Posting under the moniker Purple Pingers, Mr van den Berg has been taking on the nation’s housing crisis by highlighting shocking renting conditions, poor behaviour from landlords, and what he calls government failures.
It is his vigilante-style approach - which includes helping people find vacant homes to squat in, and exposing bad rentals in a public database - that has won over a legion of fans.
Some have dubbed him the Robin Hood of renters.
If a squatter is squatting somewhere you want to live, sure, yeah, you can’t live there. Just like you can’t live there if someone else is already renting it.

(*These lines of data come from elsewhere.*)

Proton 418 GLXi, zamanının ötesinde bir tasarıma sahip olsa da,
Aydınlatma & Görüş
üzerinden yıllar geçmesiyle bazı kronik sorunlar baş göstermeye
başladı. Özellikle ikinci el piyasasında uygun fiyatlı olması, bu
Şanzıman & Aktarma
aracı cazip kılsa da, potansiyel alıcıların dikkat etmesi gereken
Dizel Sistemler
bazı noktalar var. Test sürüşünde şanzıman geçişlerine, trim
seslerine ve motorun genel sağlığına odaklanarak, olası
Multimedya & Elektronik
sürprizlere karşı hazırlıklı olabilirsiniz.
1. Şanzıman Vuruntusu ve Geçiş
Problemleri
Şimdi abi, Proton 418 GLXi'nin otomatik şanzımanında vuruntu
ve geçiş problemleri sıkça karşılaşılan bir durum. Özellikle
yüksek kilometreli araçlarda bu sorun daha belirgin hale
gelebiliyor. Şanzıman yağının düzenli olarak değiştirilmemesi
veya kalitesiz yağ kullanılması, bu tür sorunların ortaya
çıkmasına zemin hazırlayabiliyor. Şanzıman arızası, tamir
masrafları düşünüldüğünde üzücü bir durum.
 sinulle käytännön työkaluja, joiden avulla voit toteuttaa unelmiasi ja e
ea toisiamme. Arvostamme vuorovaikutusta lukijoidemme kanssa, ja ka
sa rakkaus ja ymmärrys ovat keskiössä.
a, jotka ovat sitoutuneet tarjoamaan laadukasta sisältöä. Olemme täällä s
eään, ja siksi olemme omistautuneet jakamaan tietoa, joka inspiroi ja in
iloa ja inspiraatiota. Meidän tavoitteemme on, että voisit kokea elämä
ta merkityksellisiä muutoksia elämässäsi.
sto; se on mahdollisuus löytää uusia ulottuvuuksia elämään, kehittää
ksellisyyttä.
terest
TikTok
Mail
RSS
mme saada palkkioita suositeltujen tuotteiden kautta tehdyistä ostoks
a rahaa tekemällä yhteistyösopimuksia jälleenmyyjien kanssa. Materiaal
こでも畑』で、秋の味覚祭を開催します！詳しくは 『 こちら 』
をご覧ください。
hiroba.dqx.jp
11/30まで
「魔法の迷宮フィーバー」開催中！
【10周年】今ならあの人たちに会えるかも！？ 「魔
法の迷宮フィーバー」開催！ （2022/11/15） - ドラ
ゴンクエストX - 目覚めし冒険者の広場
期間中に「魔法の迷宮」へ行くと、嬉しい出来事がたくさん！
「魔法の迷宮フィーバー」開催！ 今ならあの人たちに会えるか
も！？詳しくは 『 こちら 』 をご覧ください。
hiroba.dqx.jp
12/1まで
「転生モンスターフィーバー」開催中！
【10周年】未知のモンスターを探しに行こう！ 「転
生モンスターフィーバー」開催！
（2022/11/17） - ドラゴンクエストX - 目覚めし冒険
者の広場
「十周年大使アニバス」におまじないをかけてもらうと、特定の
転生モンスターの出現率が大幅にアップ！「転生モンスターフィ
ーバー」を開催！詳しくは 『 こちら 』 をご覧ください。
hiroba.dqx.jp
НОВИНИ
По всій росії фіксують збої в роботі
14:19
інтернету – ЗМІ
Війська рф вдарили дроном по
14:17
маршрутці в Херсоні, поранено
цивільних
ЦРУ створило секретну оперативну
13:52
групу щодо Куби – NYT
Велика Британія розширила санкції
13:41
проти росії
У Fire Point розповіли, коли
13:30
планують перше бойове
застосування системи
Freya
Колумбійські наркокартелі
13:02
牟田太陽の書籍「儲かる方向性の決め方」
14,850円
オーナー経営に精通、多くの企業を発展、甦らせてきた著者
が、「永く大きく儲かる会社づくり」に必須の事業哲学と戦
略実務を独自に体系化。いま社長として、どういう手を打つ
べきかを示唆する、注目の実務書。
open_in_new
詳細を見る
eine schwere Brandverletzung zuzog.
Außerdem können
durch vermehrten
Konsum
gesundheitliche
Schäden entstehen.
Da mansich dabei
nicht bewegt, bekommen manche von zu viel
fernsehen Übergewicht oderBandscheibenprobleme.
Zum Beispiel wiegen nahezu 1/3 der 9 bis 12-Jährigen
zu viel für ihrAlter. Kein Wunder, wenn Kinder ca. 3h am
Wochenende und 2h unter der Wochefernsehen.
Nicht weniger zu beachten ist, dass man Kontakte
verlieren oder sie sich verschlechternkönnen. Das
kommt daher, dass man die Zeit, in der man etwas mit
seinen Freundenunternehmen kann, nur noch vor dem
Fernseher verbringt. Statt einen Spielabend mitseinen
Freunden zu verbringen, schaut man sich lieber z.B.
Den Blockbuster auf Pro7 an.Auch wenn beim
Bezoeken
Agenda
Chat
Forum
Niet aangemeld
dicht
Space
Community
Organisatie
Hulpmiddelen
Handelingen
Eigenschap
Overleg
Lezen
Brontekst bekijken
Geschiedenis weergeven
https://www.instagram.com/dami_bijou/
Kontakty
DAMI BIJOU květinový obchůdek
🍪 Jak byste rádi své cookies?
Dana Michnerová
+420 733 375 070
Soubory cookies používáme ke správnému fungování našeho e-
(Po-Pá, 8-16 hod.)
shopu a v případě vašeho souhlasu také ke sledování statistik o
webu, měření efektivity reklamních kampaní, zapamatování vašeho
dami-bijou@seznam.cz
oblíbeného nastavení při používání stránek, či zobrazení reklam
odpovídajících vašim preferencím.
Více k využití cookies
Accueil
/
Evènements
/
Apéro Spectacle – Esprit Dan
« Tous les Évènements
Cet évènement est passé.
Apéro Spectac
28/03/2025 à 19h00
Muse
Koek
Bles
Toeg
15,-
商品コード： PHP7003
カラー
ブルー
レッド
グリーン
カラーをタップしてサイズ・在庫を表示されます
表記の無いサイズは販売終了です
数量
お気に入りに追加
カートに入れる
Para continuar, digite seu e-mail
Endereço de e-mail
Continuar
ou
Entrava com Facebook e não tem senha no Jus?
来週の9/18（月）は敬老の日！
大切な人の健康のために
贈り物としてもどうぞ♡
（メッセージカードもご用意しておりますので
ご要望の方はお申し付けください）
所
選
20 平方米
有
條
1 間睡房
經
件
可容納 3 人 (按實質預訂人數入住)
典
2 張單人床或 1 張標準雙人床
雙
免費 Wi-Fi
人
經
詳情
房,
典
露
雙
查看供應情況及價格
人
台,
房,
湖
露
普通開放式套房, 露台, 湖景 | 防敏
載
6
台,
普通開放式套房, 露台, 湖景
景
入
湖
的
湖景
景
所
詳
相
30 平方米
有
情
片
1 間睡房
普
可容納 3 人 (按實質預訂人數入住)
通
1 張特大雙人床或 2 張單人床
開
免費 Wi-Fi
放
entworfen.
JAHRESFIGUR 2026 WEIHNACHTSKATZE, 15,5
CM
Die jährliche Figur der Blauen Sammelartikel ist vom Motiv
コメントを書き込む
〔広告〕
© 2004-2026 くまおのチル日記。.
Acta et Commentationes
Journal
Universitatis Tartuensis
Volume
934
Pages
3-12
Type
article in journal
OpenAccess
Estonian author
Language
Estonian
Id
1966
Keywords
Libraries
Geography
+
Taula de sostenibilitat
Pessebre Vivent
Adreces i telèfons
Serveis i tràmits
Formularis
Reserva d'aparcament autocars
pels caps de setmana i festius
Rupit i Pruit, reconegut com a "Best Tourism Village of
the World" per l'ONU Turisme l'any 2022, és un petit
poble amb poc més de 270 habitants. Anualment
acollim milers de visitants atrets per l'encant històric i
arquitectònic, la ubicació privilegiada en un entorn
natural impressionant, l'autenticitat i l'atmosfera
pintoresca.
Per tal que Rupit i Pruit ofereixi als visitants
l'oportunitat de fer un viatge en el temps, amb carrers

The way you’re describing it, it seems like to you there’s no functional difference between someone paying to live in a property you want, vs. squatting in a property you want. You’re looking through your own personal lense only, and consider things that inconvenience you as “evil”. It’s a prime example of the “fuck you I got mine” mentality.
No if they are paying the person who holds the title to be in there, then there is no squatting. That is legal usage. The title holder gave permission for the user to be there for a given period of time. Big difference between renting and squatting
But the inconvenience to you is the same, and that seems to be the thing you have a problem with.
You’re taking issue with squatting, even though the effect on you is exactly the same as someone legally renting - ie, you can’t occupy that property. So what’s the big deal? How does a squatter steal from you, and a renter doesn’t? If the only difference is some legal definitions, maybe the two aren’t that different after all.
If you haven’t figured it out by now I’d say that’s by choice not because you don’t understand.
One is someone living there with permission (renter) one is there without permission(Squatting). Squatting is theft. Have a nice day. I’m out.